Harga beras di Indonesia tetap stabil meskipun harga beberapa komoditas lain seperti cabai, telur, dan daging ayam mengalami kenaikan. Menurut data dari Pusat Informasi Harga Pangan Strategis (PIHPS) Nasional, harga beras kualitas bawah I stagnan di Rp 14.750 per kg, dan harga beras kualitas bawah II juga tetap di Rp 14.550 per kg.
Sementara itu, Perum Bulog melaporkan realisasi penyerapan beras dalam negeri mencapai 3,5 juta ton hingga 24 Juli 2026. Angka tersebut setara dengan 87 persen dari target pengadaan nasional tahun ini yang ditetapkan sebesar 4 juta ton. Dengan realisasi tersebut, Direktur Utama Bulog, Ahmad Rizal Ramdhani meyakini target serapan 4 juta ton beras bisa tercapai sebelum akhir 2026.

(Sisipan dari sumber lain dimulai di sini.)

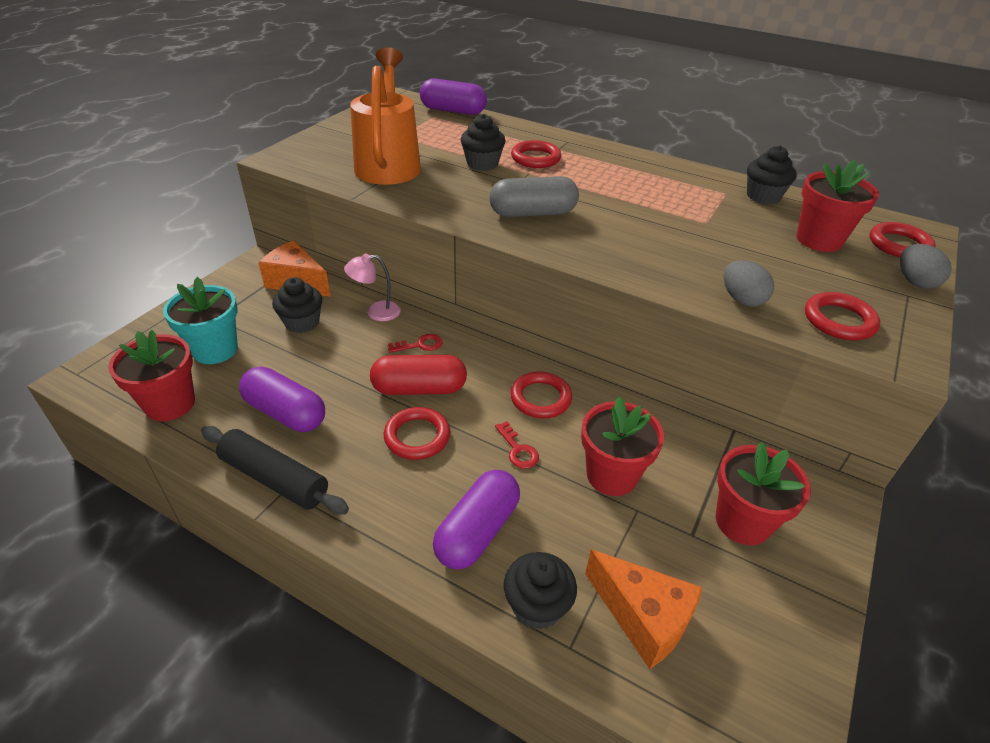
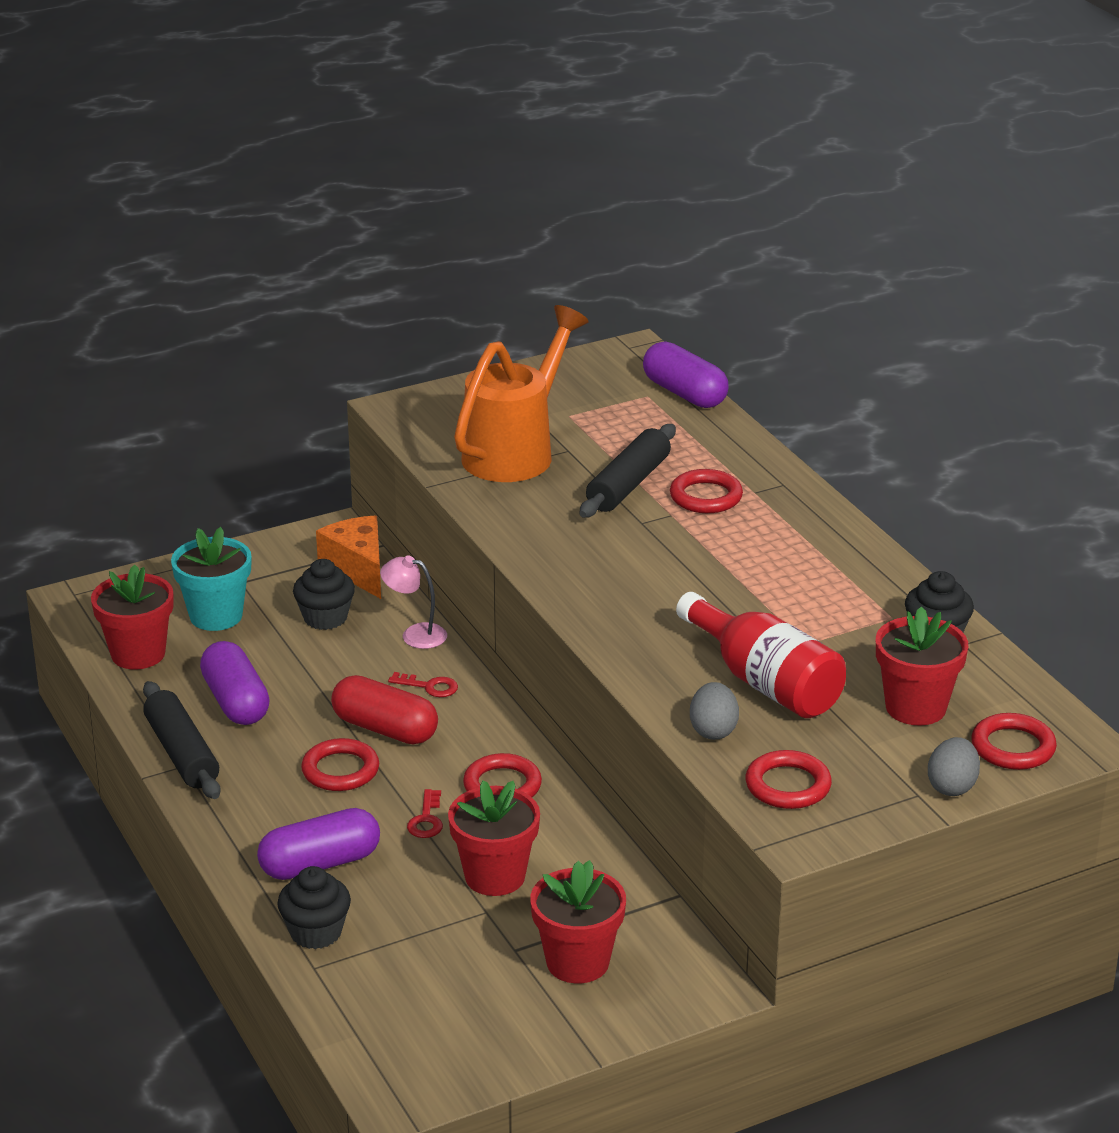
camera: 35 degrees right, 10 degrees down
(482, 163) = (628, 484): black cupcake -> black rolling pin
(533, 213) = (610, 566): grey capsule -> none
(643, 618) = (396, 978): orange cheese -> none
(721, 255) = (765, 682): none -> red bottle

Stabilitas harga beras ini tentunya menjadi kabar baik bagi masyarakat, terutama di tengah kenaikan harga beberapa komoditas lain. Selain itu, penyerapan beras oleh Bulog juga membantu meningkatkan kesejahteraan petani dan memperkuat cadangan pangan nasional.
Di sisi lain, Kepala Badan Gizi Nasional (BGN) Sudaryono menegaskan bahwa Satuan Pelayanan Pemenuhan Gizi (SPPG) dilarang menggunakan barang-barang bersubsidi dalam melaksanakan program makan bergizi gratis (MBG), seperti minyak goreng Minyakita dan gas LPG 3 kilogram. Jika ditemukan hal tersebut, Sudaryono tak segan memberikan teguran hingga ancaman tutup dapur.
Kesimpulan dari informasi di atas adalah bahwa harga beras tetap stabil dan penyerapan beras oleh Bulog membantu meningkatkan kesejahteraan petani dan memperkuat cadangan pangan nasional. Selain itu, perlu dilakukan pengawasan ketat terhadap penggunaan barang-barang bersubsidi dalam program MBG.